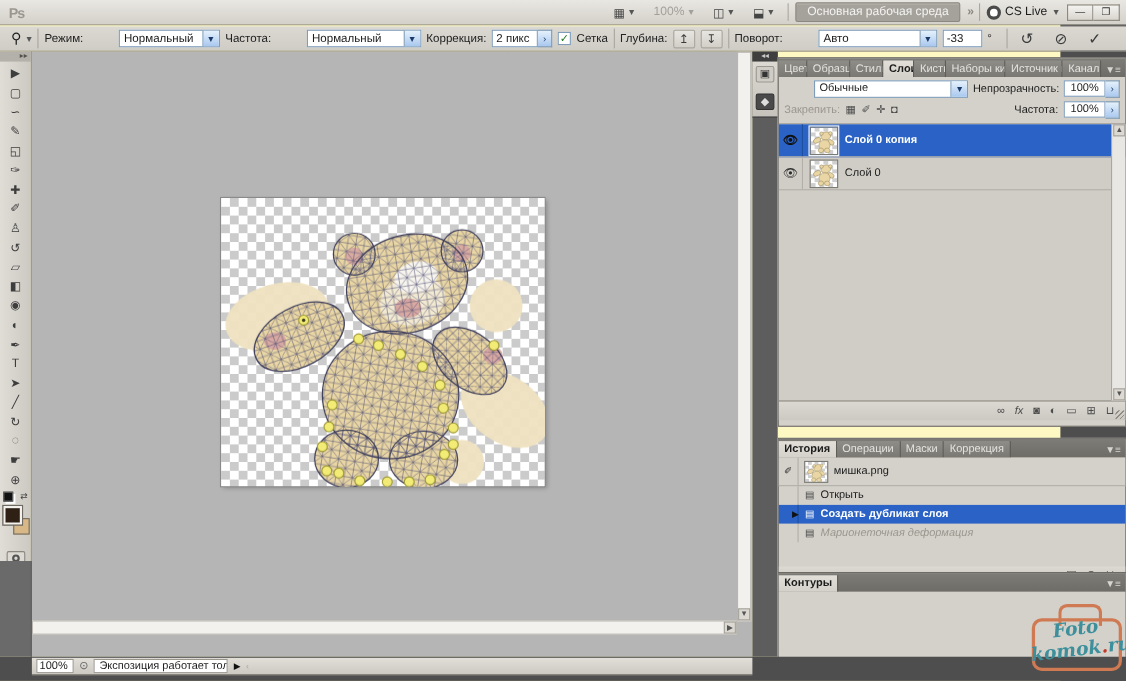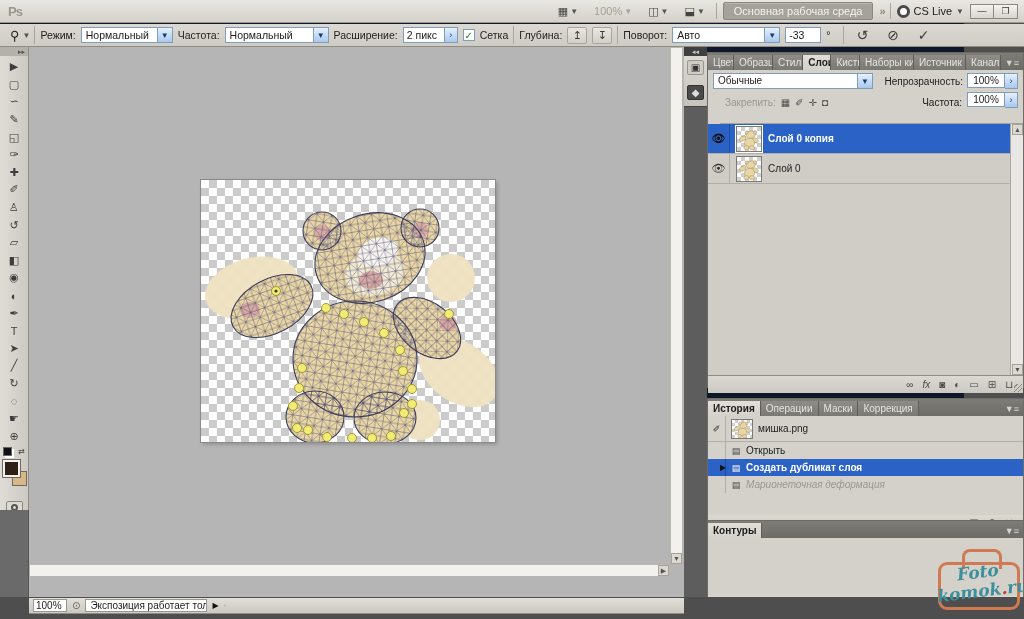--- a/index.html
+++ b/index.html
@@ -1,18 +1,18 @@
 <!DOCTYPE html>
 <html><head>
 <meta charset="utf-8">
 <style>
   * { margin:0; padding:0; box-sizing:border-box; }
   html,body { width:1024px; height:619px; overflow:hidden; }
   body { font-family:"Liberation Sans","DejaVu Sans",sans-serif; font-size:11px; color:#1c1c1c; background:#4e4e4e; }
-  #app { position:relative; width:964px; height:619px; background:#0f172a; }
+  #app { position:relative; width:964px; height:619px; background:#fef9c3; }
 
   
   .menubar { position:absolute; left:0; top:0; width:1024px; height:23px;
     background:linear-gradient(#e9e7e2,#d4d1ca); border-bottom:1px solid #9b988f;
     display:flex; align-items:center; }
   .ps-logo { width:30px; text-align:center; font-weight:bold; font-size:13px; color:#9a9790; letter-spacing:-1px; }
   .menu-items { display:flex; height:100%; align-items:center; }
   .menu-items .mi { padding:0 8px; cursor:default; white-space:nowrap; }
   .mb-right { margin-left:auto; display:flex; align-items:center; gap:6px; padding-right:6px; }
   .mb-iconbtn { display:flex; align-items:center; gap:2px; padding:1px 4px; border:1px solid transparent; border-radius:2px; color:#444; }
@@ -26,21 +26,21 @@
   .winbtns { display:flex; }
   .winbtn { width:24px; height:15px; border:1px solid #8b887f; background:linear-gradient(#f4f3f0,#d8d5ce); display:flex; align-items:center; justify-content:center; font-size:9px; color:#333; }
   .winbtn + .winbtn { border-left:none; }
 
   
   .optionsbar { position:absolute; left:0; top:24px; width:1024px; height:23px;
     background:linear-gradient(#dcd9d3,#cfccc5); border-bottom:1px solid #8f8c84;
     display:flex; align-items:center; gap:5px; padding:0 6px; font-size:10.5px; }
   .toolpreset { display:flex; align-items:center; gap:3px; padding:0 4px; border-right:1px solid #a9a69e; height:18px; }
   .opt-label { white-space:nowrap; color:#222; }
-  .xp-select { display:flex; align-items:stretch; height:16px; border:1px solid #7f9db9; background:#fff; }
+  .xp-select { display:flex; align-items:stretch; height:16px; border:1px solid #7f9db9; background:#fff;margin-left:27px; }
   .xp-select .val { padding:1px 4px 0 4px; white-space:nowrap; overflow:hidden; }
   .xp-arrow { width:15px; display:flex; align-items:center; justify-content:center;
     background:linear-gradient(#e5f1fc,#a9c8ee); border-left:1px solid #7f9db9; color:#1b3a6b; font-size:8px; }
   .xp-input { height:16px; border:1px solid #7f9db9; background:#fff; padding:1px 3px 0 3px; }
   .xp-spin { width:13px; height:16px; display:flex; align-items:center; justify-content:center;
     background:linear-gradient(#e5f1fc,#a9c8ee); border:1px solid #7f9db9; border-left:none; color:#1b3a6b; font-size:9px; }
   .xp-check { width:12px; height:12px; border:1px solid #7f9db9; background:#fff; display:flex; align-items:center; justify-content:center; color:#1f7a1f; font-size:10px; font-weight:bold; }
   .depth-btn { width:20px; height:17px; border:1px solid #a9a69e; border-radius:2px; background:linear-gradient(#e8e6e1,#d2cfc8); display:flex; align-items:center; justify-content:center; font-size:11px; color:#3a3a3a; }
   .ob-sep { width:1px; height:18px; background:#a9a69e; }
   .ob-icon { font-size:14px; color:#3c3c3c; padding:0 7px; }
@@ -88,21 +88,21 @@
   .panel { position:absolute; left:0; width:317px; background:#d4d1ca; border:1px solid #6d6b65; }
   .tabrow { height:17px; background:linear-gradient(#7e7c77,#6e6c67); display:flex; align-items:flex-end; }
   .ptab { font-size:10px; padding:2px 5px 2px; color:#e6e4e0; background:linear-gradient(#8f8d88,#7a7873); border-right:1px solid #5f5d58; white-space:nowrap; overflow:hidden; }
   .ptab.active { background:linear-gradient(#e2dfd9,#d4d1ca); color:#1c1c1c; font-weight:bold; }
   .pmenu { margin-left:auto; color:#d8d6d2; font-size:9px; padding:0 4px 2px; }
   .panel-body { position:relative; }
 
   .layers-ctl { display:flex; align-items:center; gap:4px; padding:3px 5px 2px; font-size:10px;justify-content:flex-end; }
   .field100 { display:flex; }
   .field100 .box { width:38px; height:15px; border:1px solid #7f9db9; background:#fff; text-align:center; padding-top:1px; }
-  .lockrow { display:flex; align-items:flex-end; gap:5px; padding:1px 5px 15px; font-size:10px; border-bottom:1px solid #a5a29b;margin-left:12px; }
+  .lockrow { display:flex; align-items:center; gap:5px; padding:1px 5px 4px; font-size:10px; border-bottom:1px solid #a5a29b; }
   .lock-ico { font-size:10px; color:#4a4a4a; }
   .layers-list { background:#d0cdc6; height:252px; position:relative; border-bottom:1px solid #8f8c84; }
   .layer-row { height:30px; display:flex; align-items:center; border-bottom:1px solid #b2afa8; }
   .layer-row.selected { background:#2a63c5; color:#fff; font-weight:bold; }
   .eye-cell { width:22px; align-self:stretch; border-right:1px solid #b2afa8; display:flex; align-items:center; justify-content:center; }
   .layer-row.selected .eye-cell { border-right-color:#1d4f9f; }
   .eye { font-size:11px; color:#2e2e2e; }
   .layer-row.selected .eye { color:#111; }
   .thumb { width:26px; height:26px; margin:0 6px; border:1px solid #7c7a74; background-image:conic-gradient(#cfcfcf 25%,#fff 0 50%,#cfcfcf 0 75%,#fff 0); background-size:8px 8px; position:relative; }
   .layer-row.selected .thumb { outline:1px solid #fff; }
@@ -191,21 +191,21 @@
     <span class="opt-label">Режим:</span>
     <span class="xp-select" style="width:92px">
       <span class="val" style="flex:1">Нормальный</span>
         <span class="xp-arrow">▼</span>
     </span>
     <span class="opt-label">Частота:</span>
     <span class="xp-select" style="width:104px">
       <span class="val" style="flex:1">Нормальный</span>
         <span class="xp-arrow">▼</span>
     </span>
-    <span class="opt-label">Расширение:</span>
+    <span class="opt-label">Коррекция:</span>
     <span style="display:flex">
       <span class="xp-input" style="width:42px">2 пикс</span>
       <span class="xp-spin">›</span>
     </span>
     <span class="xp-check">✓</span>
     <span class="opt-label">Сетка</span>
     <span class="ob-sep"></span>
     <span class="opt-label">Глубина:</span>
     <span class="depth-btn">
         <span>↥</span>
================================
### PROMPT
The output must be every line of the records, printed exactly, with the pictures omitted.

### COMPLETED EXERCISE
--- a/index.html
+++ b/index.html
@@ -1,18 +1,18 @@
 <!DOCTYPE html>
 <html><head>
 <meta charset="utf-8">
 <style>
   * { margin:0; padding:0; box-sizing:border-box; }
   html,body { width:1024px; height:619px; overflow:hidden; }
   body { font-family:"Liberation Sans","DejaVu Sans",sans-serif; font-size:11px; color:#1c1c1c; background:#4e4e4e; }
-  #app { position:relative; width:964px; height:619px; background:#0f172a; }
+  #app { position:relative; width:964px; height:619px; background:#fef9c3; }
 
   
   .menubar { position:absolute; left:0; top:0; width:1024px; height:23px;
     background:linear-gradient(#e9e7e2,#d4d1ca); border-bottom:1px solid #9b988f;
     display:flex; align-items:center; }
   .ps-logo { width:30px; text-align:center; font-weight:bold; font-size:13px; color:#9a9790; letter-spacing:-1px; }
   .menu-items { display:flex; height:100%; align-items:center; }
   .menu-items .mi { padding:0 8px; cursor:default; white-space:nowrap; }
   .mb-right { margin-left:auto; display:flex; align-items:center; gap:6px; padding-right:6px; }
   .mb-iconbtn { display:flex; align-items:center; gap:2px; padding:1px 4px; border:1px solid transparent; border-radius:2px; color:#444; }
@@ -26,21 +26,21 @@
   .winbtns { display:flex; }
   .winbtn { width:24px; height:15px; border:1px solid #8b887f; background:linear-gradient(#f4f3f0,#d8d5ce); display:flex; align-items:center; justify-content:center; font-size:9px; color:#333; }
   .winbtn + .winbtn { border-left:none; }
 
   
   .optionsbar { position:absolute; left:0; top:24px; width:1024px; height:23px;
     background:linear-gradient(#dcd9d3,#cfccc5); border-bottom:1px solid #8f8c84;
     display:flex; align-items:center; gap:5px; padding:0 6px; font-size:10.5px; }
   .toolpreset { display:flex; align-items:center; gap:3px; padding:0 4px; border-right:1px solid #a9a69e; height:18px; }
   .opt-label { white-space:nowrap; color:#222; }
-  .xp-select { display:flex; align-items:stretch; height:16px; border:1px solid #7f9db9; background:#fff; }
+  .xp-select { display:flex; align-items:stretch; height:16px; border:1px solid #7f9db9; background:#fff;margin-left:27px; }
   .xp-select .val { padding:1px 4px 0 4px; white-space:nowrap; overflow:hidden; }
   .xp-arrow { width:15px; display:flex; align-items:center; justify-content:center;
     background:linear-gradient(#e5f1fc,#a9c8ee); border-left:1px solid #7f9db9; color:#1b3a6b; font-size:8px; }
   .xp-input { height:16px; border:1px solid #7f9db9; background:#fff; padding:1px 3px 0 3px; }
   .xp-spin { width:13px; height:16px; display:flex; align-items:center; justify-content:center;
     background:linear-gradient(#e5f1fc,#a9c8ee); border:1px solid #7f9db9; border-left:none; color:#1b3a6b; font-size:9px; }
   .xp-check { width:12px; height:12px; border:1px solid #7f9db9; background:#fff; display:flex; align-items:center; justify-content:center; color:#1f7a1f; font-size:10px; font-weight:bold; }
   .depth-btn { width:20px; height:17px; border:1px solid #a9a69e; border-radius:2px; background:linear-gradient(#e8e6e1,#d2cfc8); display:flex; align-items:center; justify-content:center; font-size:11px; color:#3a3a3a; }
   .ob-sep { width:1px; height:18px; background:#a9a69e; }
   .ob-icon { font-size:14px; color:#3c3c3c; padding:0 7px; }
@@ -88,21 +88,21 @@
   .panel { position:absolute; left:0; width:317px; background:#d4d1ca; border:1px solid #6d6b65; }
   .tabrow { height:17px; background:linear-gradient(#7e7c77,#6e6c67); display:flex; align-items:flex-end; }
   .ptab { font-size:10px; padding:2px 5px 2px; color:#e6e4e0; background:linear-gradient(#8f8d88,#7a7873); border-right:1px solid #5f5d58; white-space:nowrap; overflow:hidden; }
   .ptab.active { background:linear-gradient(#e2dfd9,#d4d1ca); color:#1c1c1c; font-weight:bold; }
   .pmenu { margin-left:auto; color:#d8d6d2; font-size:9px; padding:0 4px 2px; }
   .panel-body { position:relative; }
 
   .layers-ctl { display:flex; align-items:center; gap:4px; padding:3px 5px 2px; font-size:10px;justify-content:flex-end; }
   .field100 { display:flex; }
   .field100 .box { width:38px; height:15px; border:1px solid #7f9db9; background:#fff; text-align:center; padding-top:1px; }
-  .lockrow { display:flex; align-items:flex-end; gap:5px; padding:1px 5px 15px; font-size:10px; border-bottom:1px solid #a5a29b;margin-left:12px; }
+  .lockrow { display:flex; align-items:center; gap:5px; padding:1px 5px 4px; font-size:10px; border-bottom:1px solid #a5a29b; }
   .lock-ico { font-size:10px; color:#4a4a4a; }
   .layers-list { background:#d0cdc6; height:252px; position:relative; border-bottom:1px solid #8f8c84; }
   .layer-row { height:30px; display:flex; align-items:center; border-bottom:1px solid #b2afa8; }
   .layer-row.selected { background:#2a63c5; color:#fff; font-weight:bold; }
   .eye-cell { width:22px; align-self:stretch; border-right:1px solid #b2afa8; display:flex; align-items:center; justify-content:center; }
   .layer-row.selected .eye-cell { border-right-color:#1d4f9f; }
   .eye { font-size:11px; color:#2e2e2e; }
   .layer-row.selected .eye { color:#111; }
   .thumb { width:26px; height:26px; margin:0 6px; border:1px solid #7c7a74; background-image:conic-gradient(#cfcfcf 25%,#fff 0 50%,#cfcfcf 0 75%,#fff 0); background-size:8px 8px; position:relative; }
   .layer-row.selected .thumb { outline:1px solid #fff; }
@@ -191,21 +191,21 @@
     <span class="opt-label">Режим:</span>
     <span class="xp-select" style="width:92px">
       <span class="val" style="flex:1">Нормальный</span>
         <span class="xp-arrow">▼</span>
     </span>
     <span class="opt-label">Частота:</span>
     <span class="xp-select" style="width:104px">
       <span class="val" style="flex:1">Нормальный</span>
         <span class="xp-arrow">▼</span>
     </span>
-    <span class="opt-label">Расширение:</span>
+    <span class="opt-label">Коррекция:</span>
     <span style="display:flex">
       <span class="xp-input" style="width:42px">2 пикс</span>
       <span class="xp-spin">›</span>
     </span>
     <span class="xp-check">✓</span>
     <span class="opt-label">Сетка</span>
     <span class="ob-sep"></span>
     <span class="opt-label">Глубина:</span>
     <span class="depth-btn">
         <span>↥</span>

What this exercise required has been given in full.